── PROVIDED PASSAGE
Ryan: [00:04:31] Well, I looked I looked into this and you’re touching upon an area of intellectual property law that doesn’t have a lot of protections. And what we’re talking about here is games and rules. And the reason is because you’ve got to think about the purpose for intellectual property. When you get a copyright, trademark, a patent, the government is essentially giving you a monopoly over that idea, that expression for a certain amount of time. And because of that, they want to really limit the amount of monopolies they can. They set the rules of what can and cannot be protected. So in the in the arena of games and game shows, they’re just not they’re just not protected because the idea of the game is really the rules of the game. Right. And that’s no different than a recipe, for example, a formula. And these are things that aren’t going to be protectable unless there is some unique expression behind it. So I’ll give you a perfect example. Like the Monopoly board game, you know, it’s iconic. You’ve got your pieces, you know, the thimble and the the dog and all that. Those are absolutely copyrightable. They can be filed for copyright protection because that is in essence, a mini statuette, you know, And you’ve got the board. It’s got its own physical design of the board that is more or less a a painting or an artistic expression of the game. But as far as the rules, you know, you’re going to roll and you’re going to pull a card and that sort of stuff. That’s not copyrightable. And that’s really what we have here with this game that you’ve got. You’ve you’ve got these letters and you’re trying to figure it out and stuff like that. But that is an idea of a game that is not the expression of the game. So you’re not going to actually be able to copyright that. And there’s there’s certainly other areas of the law that they might be able to hang their hat on for future IP protections. You know, Lingo, they’ve been using it, you said since the 1980s they could trademark the name :ingo. Wardle has no problem using the word Wordle because those are two different words. And Wordle just the same way could go ahead and trademark their name. But as far as Lingo, being able to prevent Wordle from from doing their game, it’s just not going to happen.
Bo: [00:07:00] It’d be kind of like “tic tac doh” trying to say, sorry, we’ve copyrighted tic tac toe.
Ryan: [00:07:07] Right? And you actually brought up a really good point, too. I mean, titles of songs, of games, of movies, those also are not able to be copyrightable. You know, they’re there’s something that if they gain secondary, meaning they can potentially be trademarked, but you can’t copyright a title.
────
── ITEMS
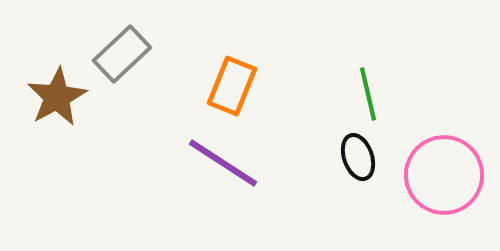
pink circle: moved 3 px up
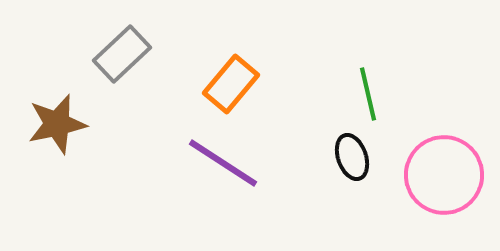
orange rectangle: moved 1 px left, 2 px up; rotated 18 degrees clockwise
brown star: moved 27 px down; rotated 16 degrees clockwise
black ellipse: moved 6 px left
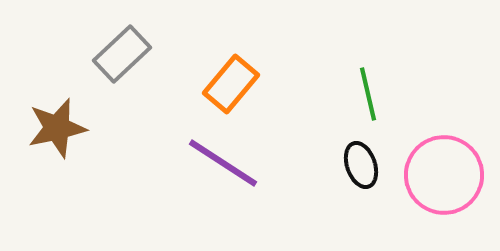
brown star: moved 4 px down
black ellipse: moved 9 px right, 8 px down
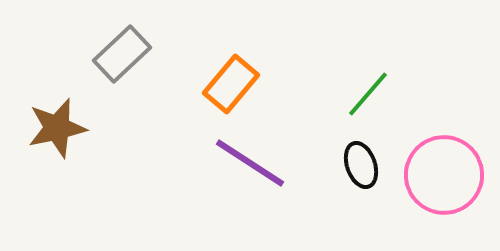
green line: rotated 54 degrees clockwise
purple line: moved 27 px right
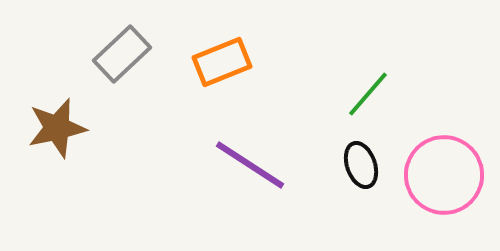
orange rectangle: moved 9 px left, 22 px up; rotated 28 degrees clockwise
purple line: moved 2 px down
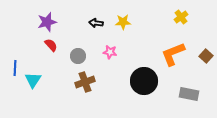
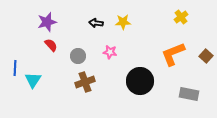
black circle: moved 4 px left
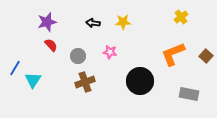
black arrow: moved 3 px left
blue line: rotated 28 degrees clockwise
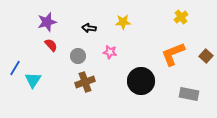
black arrow: moved 4 px left, 5 px down
black circle: moved 1 px right
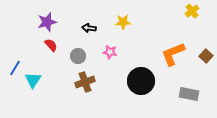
yellow cross: moved 11 px right, 6 px up
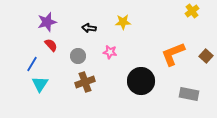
blue line: moved 17 px right, 4 px up
cyan triangle: moved 7 px right, 4 px down
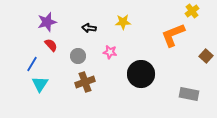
orange L-shape: moved 19 px up
black circle: moved 7 px up
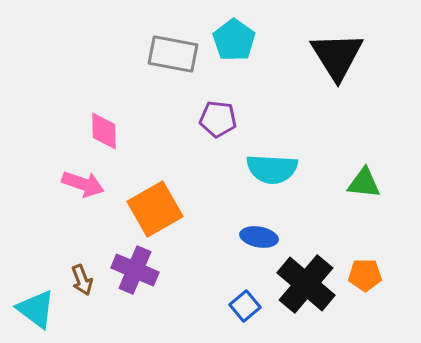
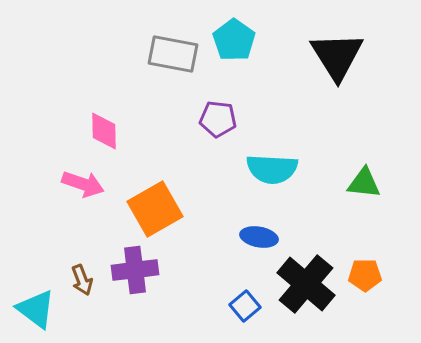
purple cross: rotated 30 degrees counterclockwise
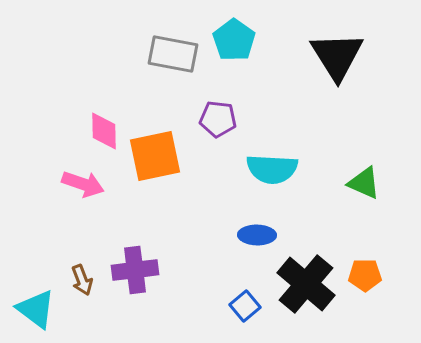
green triangle: rotated 18 degrees clockwise
orange square: moved 53 px up; rotated 18 degrees clockwise
blue ellipse: moved 2 px left, 2 px up; rotated 9 degrees counterclockwise
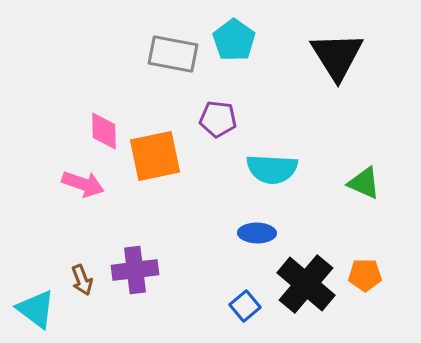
blue ellipse: moved 2 px up
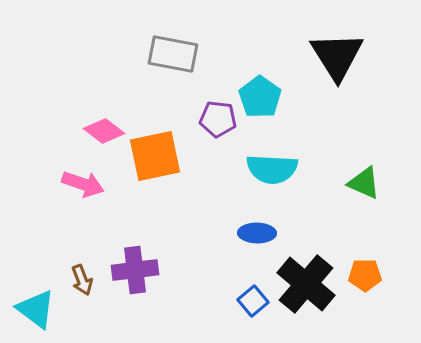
cyan pentagon: moved 26 px right, 57 px down
pink diamond: rotated 51 degrees counterclockwise
blue square: moved 8 px right, 5 px up
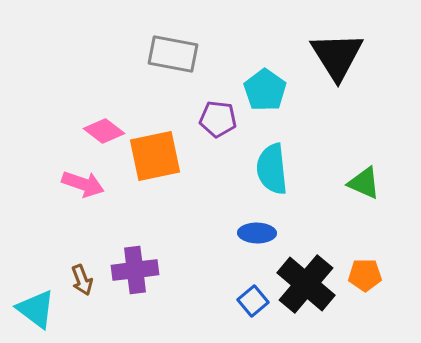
cyan pentagon: moved 5 px right, 7 px up
cyan semicircle: rotated 81 degrees clockwise
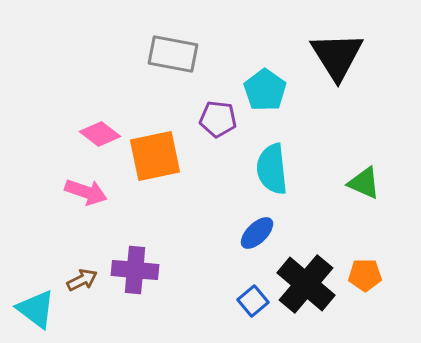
pink diamond: moved 4 px left, 3 px down
pink arrow: moved 3 px right, 8 px down
blue ellipse: rotated 45 degrees counterclockwise
purple cross: rotated 12 degrees clockwise
brown arrow: rotated 96 degrees counterclockwise
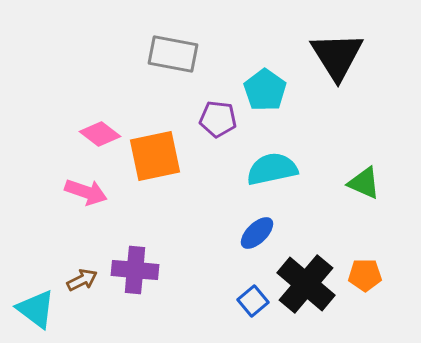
cyan semicircle: rotated 84 degrees clockwise
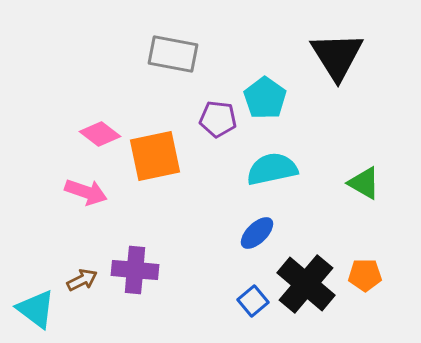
cyan pentagon: moved 8 px down
green triangle: rotated 6 degrees clockwise
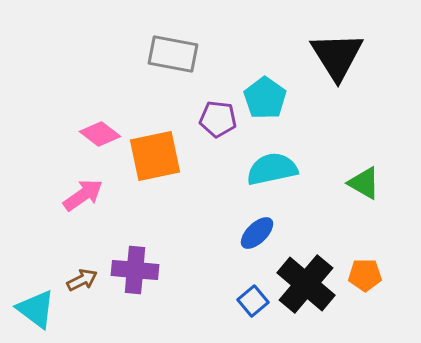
pink arrow: moved 3 px left, 3 px down; rotated 54 degrees counterclockwise
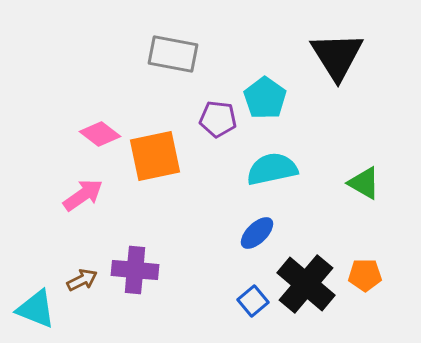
cyan triangle: rotated 15 degrees counterclockwise
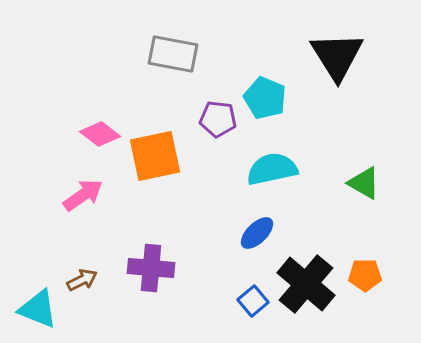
cyan pentagon: rotated 12 degrees counterclockwise
purple cross: moved 16 px right, 2 px up
cyan triangle: moved 2 px right
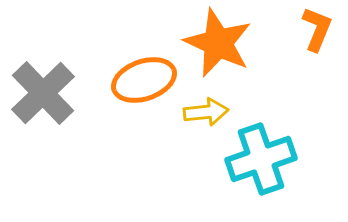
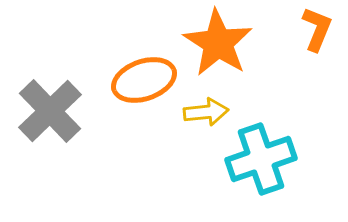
orange star: rotated 8 degrees clockwise
gray cross: moved 7 px right, 18 px down
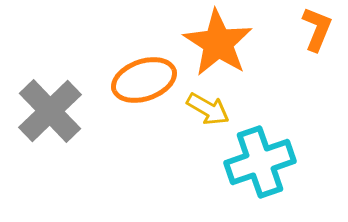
yellow arrow: moved 2 px right, 3 px up; rotated 36 degrees clockwise
cyan cross: moved 1 px left, 3 px down
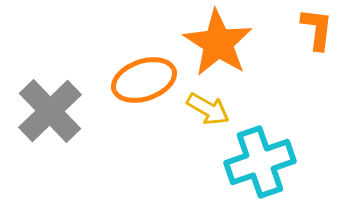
orange L-shape: rotated 15 degrees counterclockwise
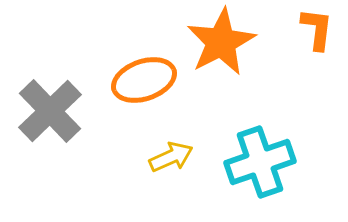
orange star: moved 3 px right, 1 px up; rotated 12 degrees clockwise
yellow arrow: moved 37 px left, 48 px down; rotated 54 degrees counterclockwise
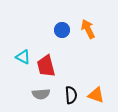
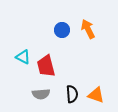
black semicircle: moved 1 px right, 1 px up
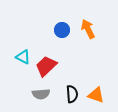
red trapezoid: rotated 60 degrees clockwise
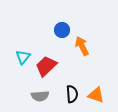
orange arrow: moved 6 px left, 17 px down
cyan triangle: rotated 42 degrees clockwise
gray semicircle: moved 1 px left, 2 px down
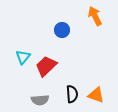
orange arrow: moved 13 px right, 30 px up
gray semicircle: moved 4 px down
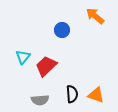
orange arrow: rotated 24 degrees counterclockwise
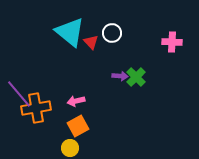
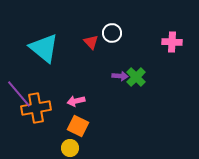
cyan triangle: moved 26 px left, 16 px down
orange square: rotated 35 degrees counterclockwise
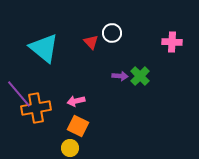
green cross: moved 4 px right, 1 px up
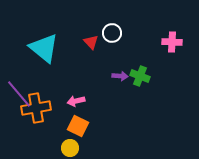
green cross: rotated 24 degrees counterclockwise
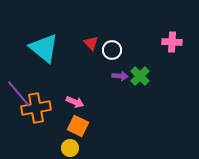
white circle: moved 17 px down
red triangle: moved 1 px down
green cross: rotated 24 degrees clockwise
pink arrow: moved 1 px left, 1 px down; rotated 144 degrees counterclockwise
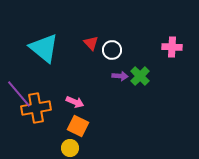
pink cross: moved 5 px down
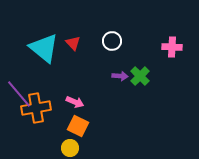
red triangle: moved 18 px left
white circle: moved 9 px up
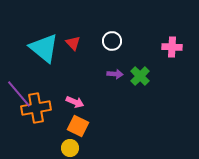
purple arrow: moved 5 px left, 2 px up
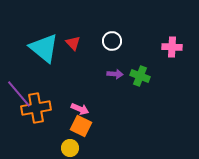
green cross: rotated 24 degrees counterclockwise
pink arrow: moved 5 px right, 7 px down
orange square: moved 3 px right
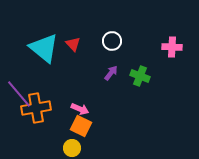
red triangle: moved 1 px down
purple arrow: moved 4 px left, 1 px up; rotated 56 degrees counterclockwise
yellow circle: moved 2 px right
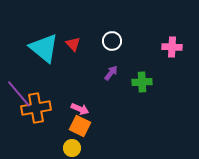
green cross: moved 2 px right, 6 px down; rotated 24 degrees counterclockwise
orange square: moved 1 px left
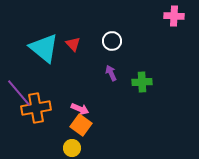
pink cross: moved 2 px right, 31 px up
purple arrow: rotated 63 degrees counterclockwise
purple line: moved 1 px up
orange square: moved 1 px right, 1 px up; rotated 10 degrees clockwise
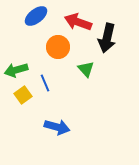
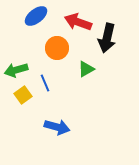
orange circle: moved 1 px left, 1 px down
green triangle: rotated 42 degrees clockwise
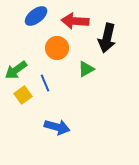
red arrow: moved 3 px left, 1 px up; rotated 16 degrees counterclockwise
green arrow: rotated 20 degrees counterclockwise
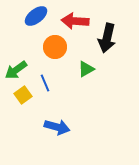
orange circle: moved 2 px left, 1 px up
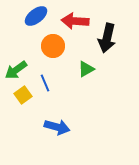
orange circle: moved 2 px left, 1 px up
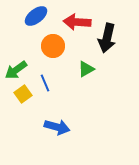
red arrow: moved 2 px right, 1 px down
yellow square: moved 1 px up
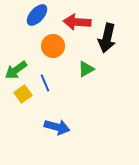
blue ellipse: moved 1 px right, 1 px up; rotated 10 degrees counterclockwise
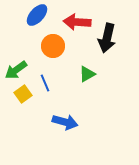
green triangle: moved 1 px right, 5 px down
blue arrow: moved 8 px right, 5 px up
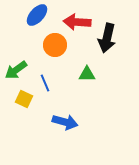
orange circle: moved 2 px right, 1 px up
green triangle: rotated 30 degrees clockwise
yellow square: moved 1 px right, 5 px down; rotated 30 degrees counterclockwise
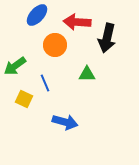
green arrow: moved 1 px left, 4 px up
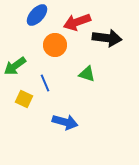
red arrow: rotated 24 degrees counterclockwise
black arrow: rotated 96 degrees counterclockwise
green triangle: rotated 18 degrees clockwise
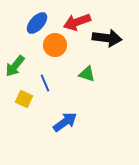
blue ellipse: moved 8 px down
green arrow: rotated 15 degrees counterclockwise
blue arrow: rotated 50 degrees counterclockwise
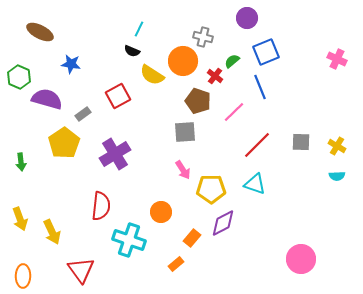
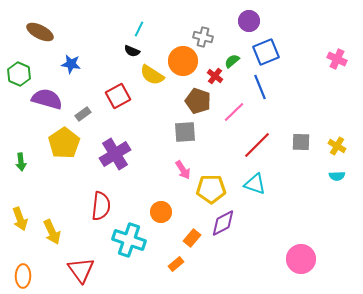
purple circle at (247, 18): moved 2 px right, 3 px down
green hexagon at (19, 77): moved 3 px up
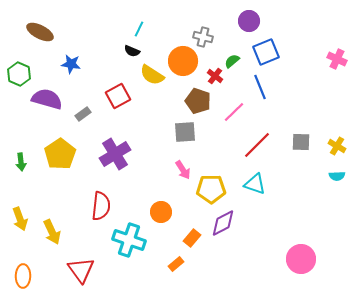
yellow pentagon at (64, 143): moved 4 px left, 11 px down
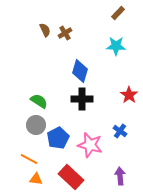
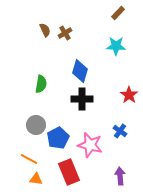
green semicircle: moved 2 px right, 17 px up; rotated 66 degrees clockwise
red rectangle: moved 2 px left, 5 px up; rotated 25 degrees clockwise
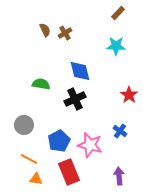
blue diamond: rotated 30 degrees counterclockwise
green semicircle: rotated 90 degrees counterclockwise
black cross: moved 7 px left; rotated 25 degrees counterclockwise
gray circle: moved 12 px left
blue pentagon: moved 1 px right, 3 px down
purple arrow: moved 1 px left
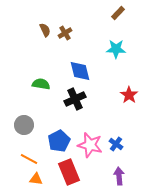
cyan star: moved 3 px down
blue cross: moved 4 px left, 13 px down
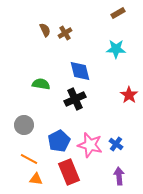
brown rectangle: rotated 16 degrees clockwise
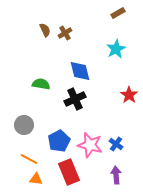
cyan star: rotated 30 degrees counterclockwise
purple arrow: moved 3 px left, 1 px up
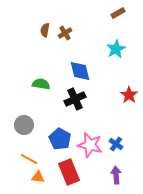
brown semicircle: rotated 144 degrees counterclockwise
blue pentagon: moved 1 px right, 2 px up; rotated 15 degrees counterclockwise
orange triangle: moved 2 px right, 2 px up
────
THE PROBLEM:
Rewrite the transcript on copyrighting games from "Ryan: [00:07:07] Right?" up to and including "copyright a title.", changing "movies" to "films".

ANSWER TO THE PROBLEM:
Ryan: [00:07:07] Right? And you actually brought up a really good point, too. I mean, titles of songs, of games, of films, those also are not able to be copyrightable. You know, they’re there’s something that if they gain secondary, meaning they can potentially be trademarked, but you can’t copyright a title.